Sikapa juga mengandung kalsium sangat tinggi yaitu 79 mg. Kalsium ini untuk kesehatan tulang dan gigi terutama pada masa pertumbuhan.

Menurut Nurbaya, pangan lokal sikapa ini seharusnya dilestarikan. Tak hanya karena kandungan gizi baik juga salah satu diversifikasi pangan.

“Pandangan masyarakat sebaiknya mulai diubah, sumber karbohidrat makanan pokok tidak mesti beras. Masyarakat dapat memanfaatkan pangan lokal lain yang kaya karbohidrat seperti ubi hutan.”

Namun, katanya, menjadi kendala besar mempromosikan sikapa sebagai sumber pangan karena beracun. Pengolahan  harus berhati-hati dan perlu waktu lama.

Ada yang menjadikan bahan pangan tetapi lebih karena keterpaksaan. Nurbaya mencontohkan, di Sumba Timur, Nusa Tenggara Timur (NTT) beralih ke ubi hutan, sebagai pengganti beras dan jagung karena gagal panen. Mereka mengkonsumsi ubi hutan sambil menunggu beras bantuan pemerintah.

Menurut Nurbaya, kelebihan ubi ini mudah diperoleh di hutan, karena bisa tumbuh dalam segala musim. Bahkan, di musim kering tanaman ini bisa bertahan.  Budidayapun relatif mudah.

Di Malaysia, ubi ini menjadi arak setelah proses fermentasi. Mereka menyebut ubi arak. Ia juga efektif mengobati penyakit tertentu.

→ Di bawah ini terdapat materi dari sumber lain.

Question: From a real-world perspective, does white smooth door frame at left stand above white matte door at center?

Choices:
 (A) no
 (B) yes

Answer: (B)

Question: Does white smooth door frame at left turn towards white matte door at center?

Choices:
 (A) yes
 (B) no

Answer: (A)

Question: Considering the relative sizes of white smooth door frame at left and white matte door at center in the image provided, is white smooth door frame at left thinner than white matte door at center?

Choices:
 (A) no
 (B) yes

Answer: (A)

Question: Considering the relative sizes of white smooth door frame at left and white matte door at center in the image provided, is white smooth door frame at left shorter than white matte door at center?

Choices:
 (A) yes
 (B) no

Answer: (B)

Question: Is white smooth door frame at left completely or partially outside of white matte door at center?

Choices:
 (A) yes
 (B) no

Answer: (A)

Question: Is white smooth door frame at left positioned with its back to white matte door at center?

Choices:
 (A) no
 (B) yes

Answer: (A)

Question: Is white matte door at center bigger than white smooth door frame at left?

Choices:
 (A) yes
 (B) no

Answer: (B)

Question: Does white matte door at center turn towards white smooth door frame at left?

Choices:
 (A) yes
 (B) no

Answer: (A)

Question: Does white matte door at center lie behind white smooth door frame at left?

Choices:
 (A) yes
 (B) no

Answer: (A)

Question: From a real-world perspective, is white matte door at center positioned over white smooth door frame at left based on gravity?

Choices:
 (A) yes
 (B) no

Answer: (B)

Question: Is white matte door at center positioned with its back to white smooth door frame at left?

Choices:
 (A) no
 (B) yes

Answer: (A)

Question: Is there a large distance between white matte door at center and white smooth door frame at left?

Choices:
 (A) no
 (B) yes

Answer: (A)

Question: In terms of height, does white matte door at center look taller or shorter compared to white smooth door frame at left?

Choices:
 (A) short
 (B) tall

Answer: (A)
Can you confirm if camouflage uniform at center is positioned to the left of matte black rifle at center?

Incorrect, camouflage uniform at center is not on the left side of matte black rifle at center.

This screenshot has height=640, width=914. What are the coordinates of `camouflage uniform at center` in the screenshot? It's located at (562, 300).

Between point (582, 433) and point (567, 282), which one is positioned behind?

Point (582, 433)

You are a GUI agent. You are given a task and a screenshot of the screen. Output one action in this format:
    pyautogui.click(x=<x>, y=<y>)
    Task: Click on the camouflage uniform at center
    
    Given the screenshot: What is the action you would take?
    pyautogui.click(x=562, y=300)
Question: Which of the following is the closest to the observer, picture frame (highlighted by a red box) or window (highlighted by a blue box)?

“Di beberapa literatur disebutkan manfaat lain ubi hutan ini untuk pengobatan kusta tahap awal bahkan rematik dan luka akibat sifilis.”

Di Kampung Lamoro, saat ini sikapa lebih popular sebagai bahan pembuatan pupuk. Warga kerap mensuplai berkarung-karung ubi untuk perusahaan pembuatan pupuk di situ. Pada masa-masa panceklik,  sikapa sering menjadi makanan alternatif pengganti beras.